PROMPT:
The answer must consist of every line in the data that contains "text".

DATASET RECORDS:
Start of Block
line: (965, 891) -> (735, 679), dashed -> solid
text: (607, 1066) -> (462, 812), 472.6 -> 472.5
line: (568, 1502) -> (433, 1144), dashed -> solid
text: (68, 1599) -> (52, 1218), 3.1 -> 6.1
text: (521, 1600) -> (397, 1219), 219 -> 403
End of Block
Start of Block
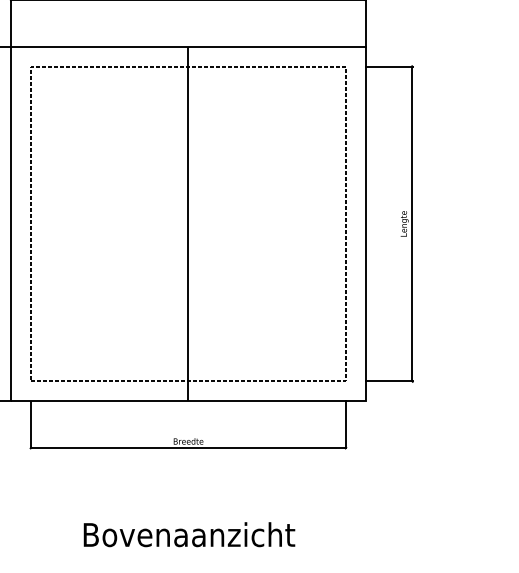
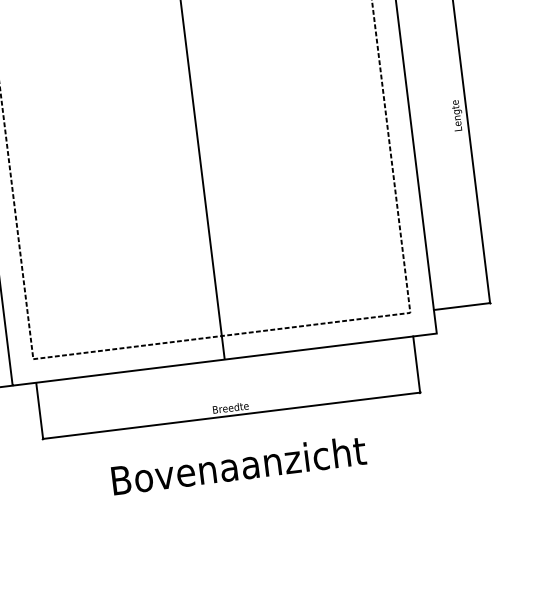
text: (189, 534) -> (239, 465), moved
End of Block
Start of Block
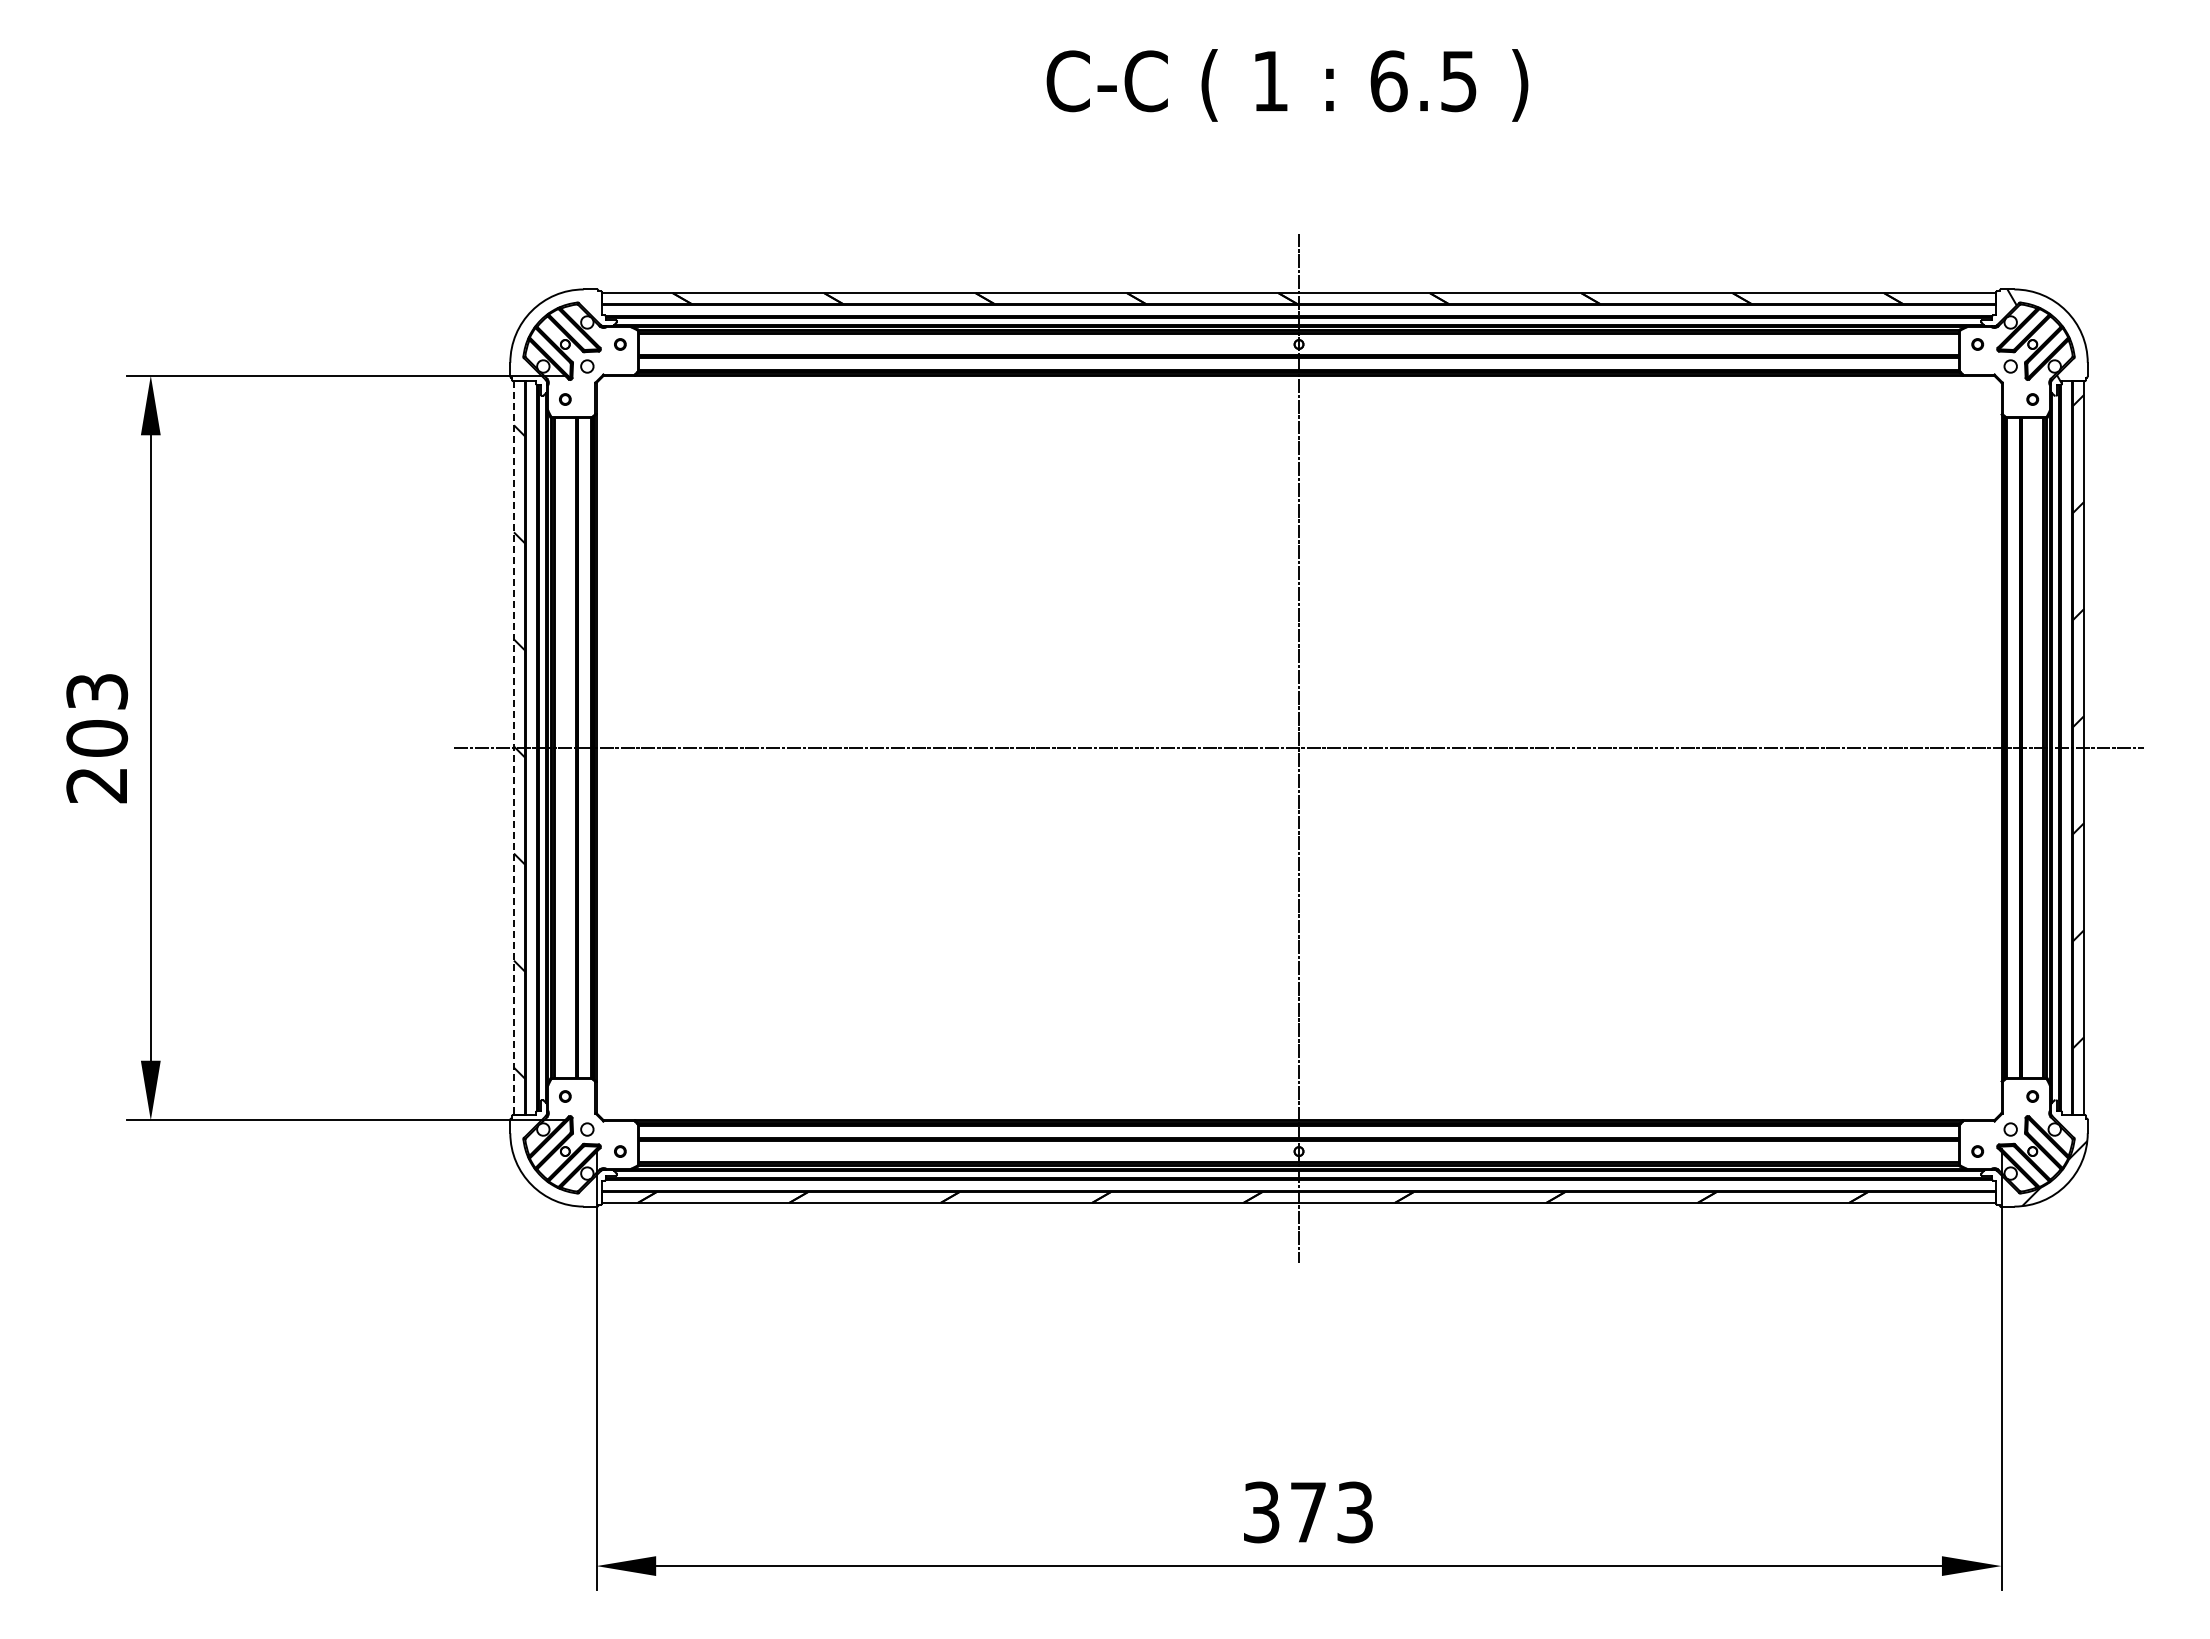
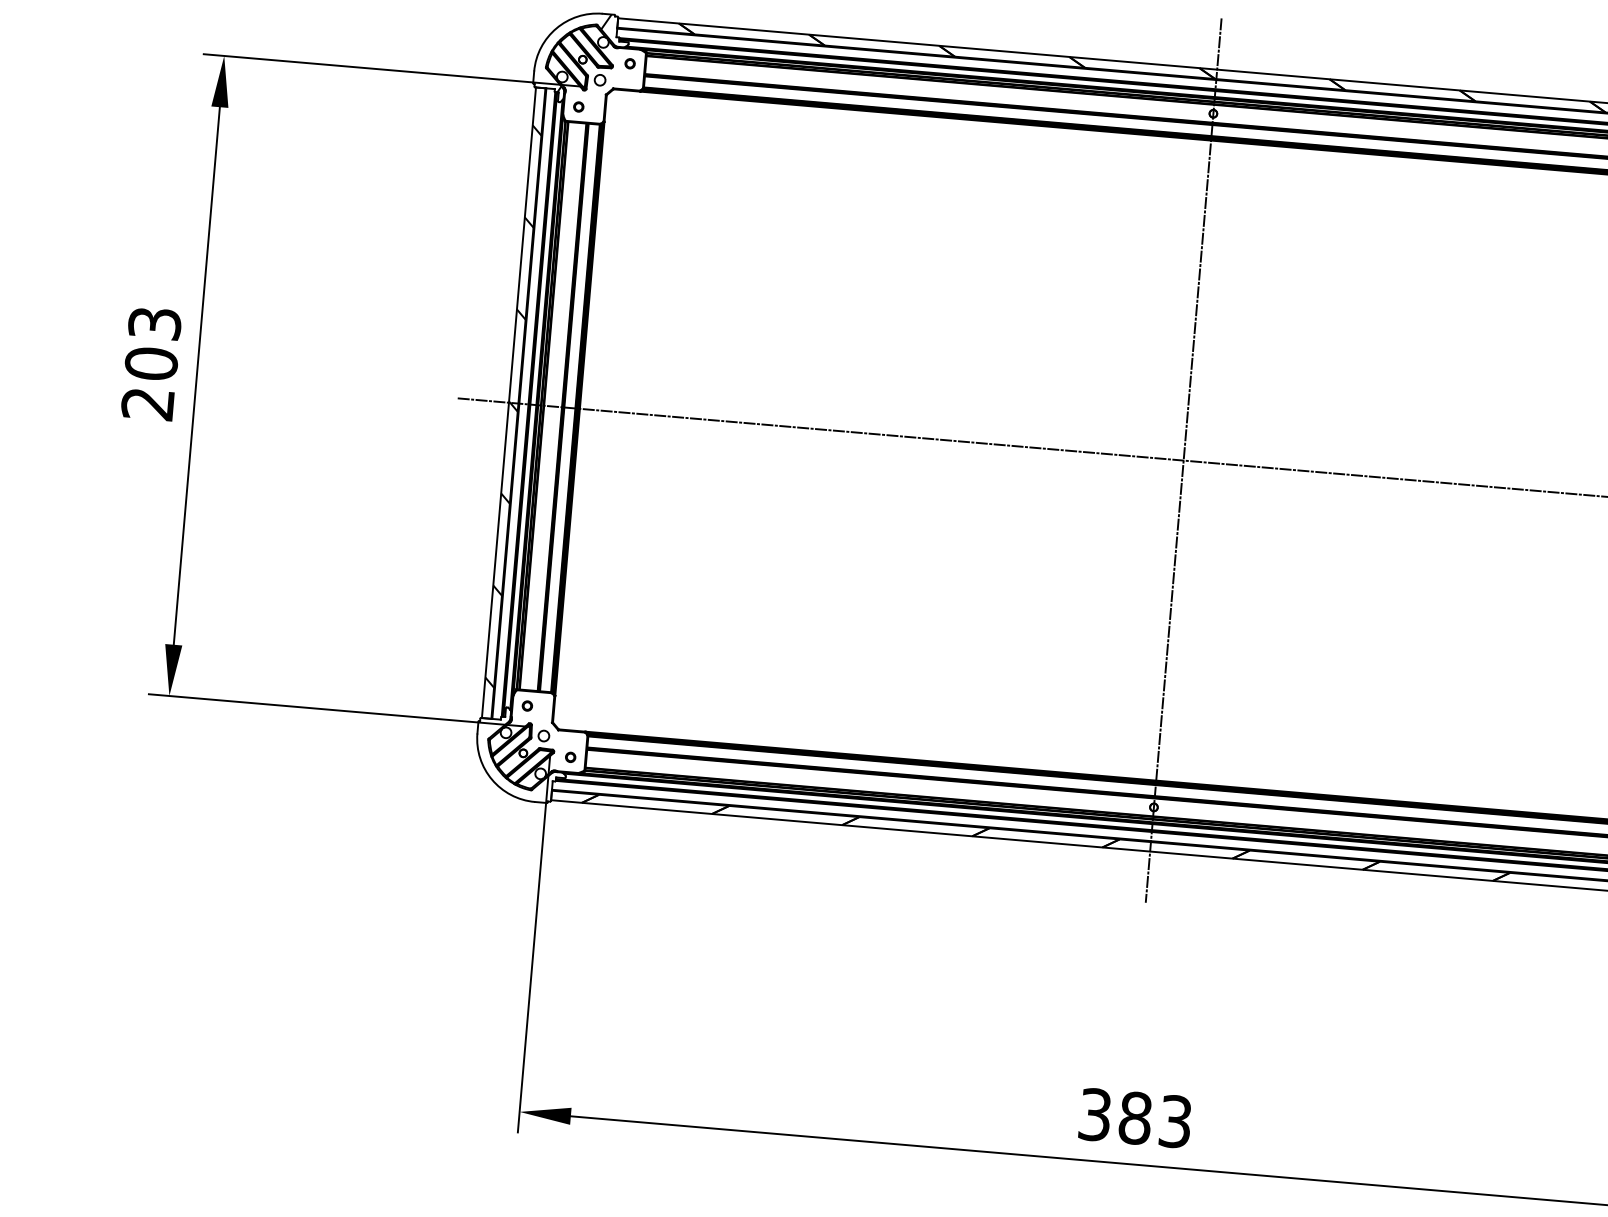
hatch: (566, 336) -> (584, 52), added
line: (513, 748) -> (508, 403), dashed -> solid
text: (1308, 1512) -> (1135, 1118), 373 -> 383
End of Block
OUTPUT BELOW:
text: (607, 1066) -> (462, 812), 472.6 -> 472.5
text: (68, 1599) -> (52, 1218), 3.1 -> 6.1
text: (521, 1600) -> (397, 1219), 219 -> 403
text: (189, 534) -> (239, 465), moved
text: (1308, 1512) -> (1135, 1118), 373 -> 383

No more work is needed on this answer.